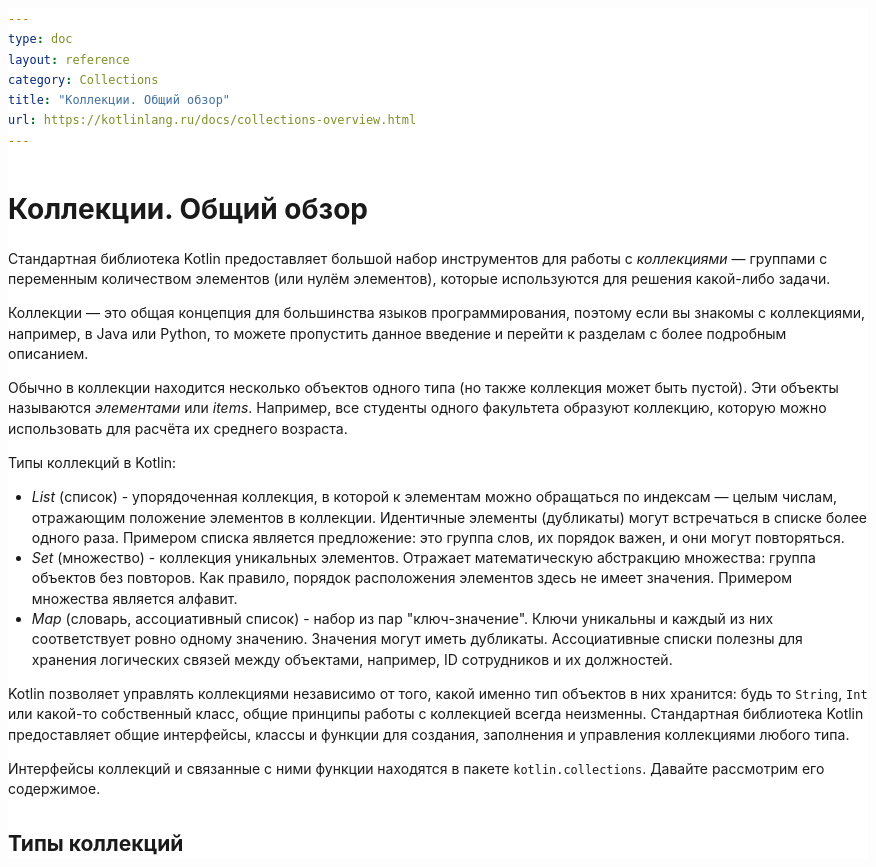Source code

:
 ```yaml
---
type: doc
layout: reference
category: Collections
title: "Коллекции. Общий обзор"
url: https://kotlinlang.ru/docs/collections-overview.html
---
```


<a name="collections-overview"></a>

# Коллекции. Общий обзор


Стандартная библиотека Kotlin предоставляет большой набор инструментов для работы с _коллекциями_ — группами с переменным количеством элементов (или нулём элементов), которые используются для решения какой-либо задачи.


Коллекции — это общая концепция для большинства языков программирования, поэтому если вы знакомы с коллекциями, например, в Java или Python, то можете пропустить данное введение и перейти к разделам с более подробным описанием.


Обычно в коллекции находится несколько объектов одного типа (но также коллекция может быть пустой). Эти объекты называются _элементами_ или _items_. Например, все студенты одного факультета образуют коллекцию, которую можно использовать для расчёта их среднего возраста.


Типы коллекций в Kotlin:
* _List_ (список) - упорядоченная коллекция, в которой к элементам можно обращаться по индексам — целым числам, отражающим положение элементов в коллекции. Идентичные элементы (дубликаты) могут встречаться в списке более одного раза. Примером списка является предложение: это группа слов, их порядок важен, и они могут повторяться.
* _Set_ (множество) - коллекция уникальных элементов. Отражает математическую абстракцию множества: группа объектов без повторов. Как правило, порядок расположения элементов здесь не имеет значения. Примером множества является алфавит.
* _Map_ (словарь, ассоциативный список) - набор из пар "ключ-значение". Ключи уникальны и каждый из них соответствует ровно одному значению. Значения могут иметь дубликаты. Ассоциативные списки полезны для хранения логических связей между объектами, например, ID сотрудников и их должностей.


Kotlin позволяет управлять коллекциями независимо от того, какой именно тип объектов в них хранится: будь то `String`, `Int` или какой-то собственный класс, общие принципы работы с коллекцией всегда неизменны. Стандартная библиотека Kotlin предоставляет общие интерфейсы, классы и функции для создания, заполнения и управления коллекциями любого типа.


Интерфейсы коллекций и связанные с ними функции находятся в пакете `kotlin.collections`. Давайте рассмотрим его содержимое.


<a name="collection-types"></a>

## Типы коллекций
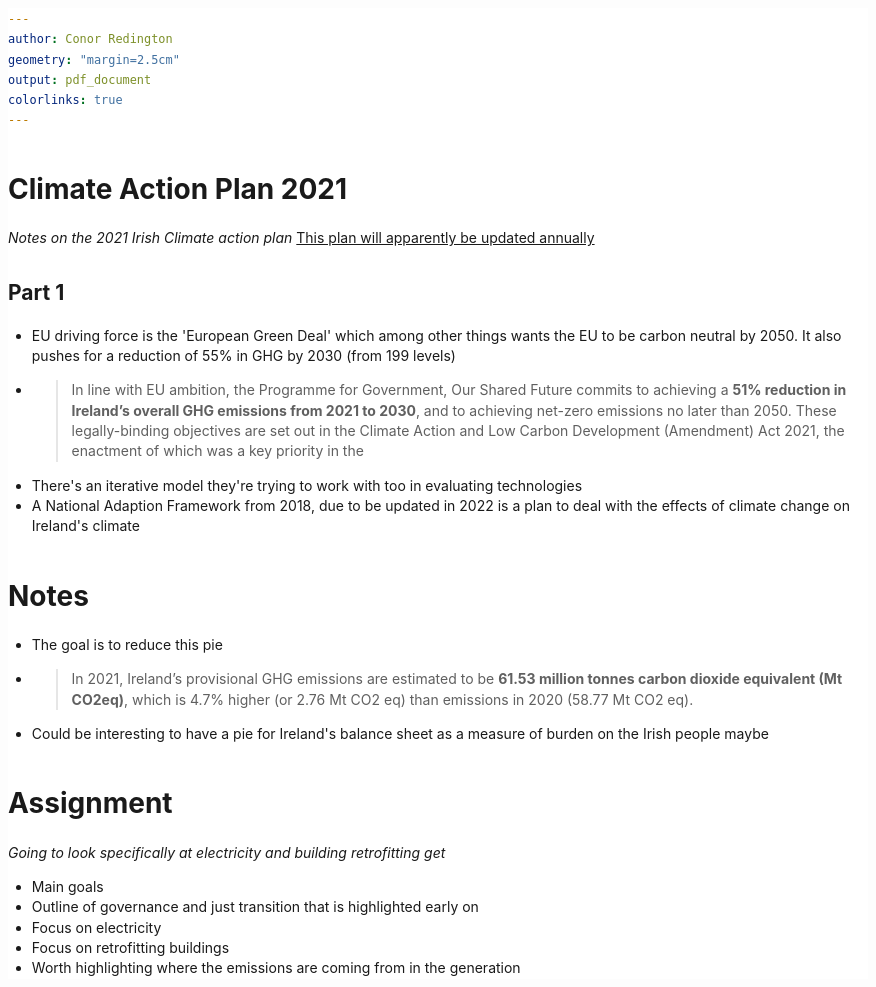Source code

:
 ```yaml
---
author: Conor Redington
geometry: "margin=2.5cm"
output: pdf_document
colorlinks: true
---
```


# Climate Action Plan 2021 

_Notes on the 2021 Irish Climate action plan_
[This plan will apparently be updated annually](https://www.gov.ie/en/consultation/0de7f-climate-conversation-climate-action-plan-2022/)

## Part 1

* EU driving force is the 'European Green Deal' which among other things wants the EU to be carbon neutral by 2050. It
  also pushes for a reduction of 55% in GHG by 2030 (from 199 levels)
* > In line with EU ambition, the Programme for Government, Our Shared Future commits to achieving a **51% reduction in
  Ireland’s overall GHG emissions from 2021 to 2030**, and to achieving net-zero emissions no later than 2050. These
  legally-binding objectives are set out in the Climate Action and Low Carbon Development (Amendment) Act 2021, the
  enactment of which was a key priority in the
* There's an iterative model they're trying to work with too in evaluating technologies 
* A National Adaption Framework from 2018, due to be updated in 2022 is a plan to deal with the effects of climate
  change on Ireland's climate
# Notes

* The goal is to reduce this pie
* > In 2021, Ireland’s provisional GHG emissions are estimated to be **61.53 million tonnes carbon dioxide equivalent (Mt
  CO2eq)**, which is 4.7% higher (or 2.76 Mt CO2 eq) than emissions in 2020 (58.77 Mt CO2 eq). 
* Could be interesting to have a pie for Ireland's balance sheet as a measure of burden on the Irish people maybe
  
# Assignment

_Going to look specifically at electricity and building retrofitting get_

* Main goals
* Outline of governance and just transition that is highlighted early on
* Focus on electricity
* Focus on retrofitting buildings 
* Worth highlighting where the emissions are coming from in the generation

**Directions**
Only the pictures are to be left out; repeat all other material exactly.

**Answer box**
Source code

:
 ```yaml
---
type: doc
layout: reference
category: Collections
title: "Коллекции. Общий обзор"
url: https://kotlinlang.ru/docs/collections-overview.html
---
```


<a name="collections-overview"></a>

# Коллекции. Общий обзор


Стандартная библиотека Kotlin предоставляет большой набор инструментов для работы с _коллекциями_ — группами с переменным количеством элементов (или нулём элементов), которые используются для решения какой-либо задачи.


Коллекции — это общая концепция для большинства языков программирования, поэтому если вы знакомы с коллекциями, например, в Java или Python, то можете пропустить данное введение и перейти к разделам с более подробным описанием.


Обычно в коллекции находится несколько объектов одного типа (но также коллекция может быть пустой). Эти объекты называются _элементами_ или _items_. Например, все студенты одного факультета образуют коллекцию, которую можно использовать для расчёта их среднего возраста.


Типы коллекций в Kotlin:
* _List_ (список) - упорядоченная коллекция, в которой к элементам можно обращаться по индексам — целым числам, отражающим положение элементов в коллекции. Идентичные элементы (дубликаты) могут встречаться в списке более одного раза. Примером списка является предложение: это группа слов, их порядок важен, и они могут повторяться.
* _Set_ (множество) - коллекция уникальных элементов. Отражает математическую абстракцию множества: группа объектов без повторов. Как правило, порядок расположения элементов здесь не имеет значения. Примером множества является алфавит.
* _Map_ (словарь, ассоциативный список) - набор из пар "ключ-значение". Ключи уникальны и каждый из них соответствует ровно одному значению. Значения могут иметь дубликаты. Ассоциативные списки полезны для хранения логических связей между объектами, например, ID сотрудников и их должностей.


Kotlin позволяет управлять коллекциями независимо от того, какой именно тип объектов в них хранится: будь то `String`, `Int` или какой-то собственный класс, общие принципы работы с коллекцией всегда неизменны. Стандартная библиотека Kotlin предоставляет общие интерфейсы, классы и функции для создания, заполнения и управления коллекциями любого типа.


Интерфейсы коллекций и связанные с ними функции находятся в пакете `kotlin.collections`. Давайте рассмотрим его содержимое.


<a name="collection-types"></a>

## Типы коллекций
Source code

:
 ```yaml
---
author: Conor Redington
geometry: "margin=2.5cm"
output: pdf_document
colorlinks: true
---
```


# Climate Action Plan 2021 

_Notes on the 2021 Irish Climate action plan_
[This plan will apparently be updated annually](https://www.gov.ie/en/consultation/0de7f-climate-conversation-climate-action-plan-2022/)

## Part 1

* EU driving force is the 'European Green Deal' which among other things wants the EU to be carbon neutral by 2050. It
  also pushes for a reduction of 55% in GHG by 2030 (from 199 levels)
* > In line with EU ambition, the Programme for Government, Our Shared Future commits to achieving a **51% reduction in
  Ireland’s overall GHG emissions from 2021 to 2030**, and to achieving net-zero emissions no later than 2050. These
  legally-binding objectives are set out in the Climate Action and Low Carbon Development (Amendment) Act 2021, the
  enactment of which was a key priority in the
* There's an iterative model they're trying to work with too in evaluating technologies 
* A National Adaption Framework from 2018, due to be updated in 2022 is a plan to deal with the effects of climate
  change on Ireland's climate
# Notes

* The goal is to reduce this pie
* > In 2021, Ireland’s provisional GHG emissions are estimated to be **61.53 million tonnes carbon dioxide equivalent (Mt
  CO2eq)**, which is 4.7% higher (or 2.76 Mt CO2 eq) than emissions in 2020 (58.77 Mt CO2 eq). 
* Could be interesting to have a pie for Ireland's balance sheet as a measure of burden on the Irish people maybe
  
# Assignment

_Going to look specifically at electricity and building retrofitting get_

* Main goals
* Outline of governance and just transition that is highlighted early on
* Focus on electricity
* Focus on retrofitting buildings 
* Worth highlighting where the emissions are coming from in the generation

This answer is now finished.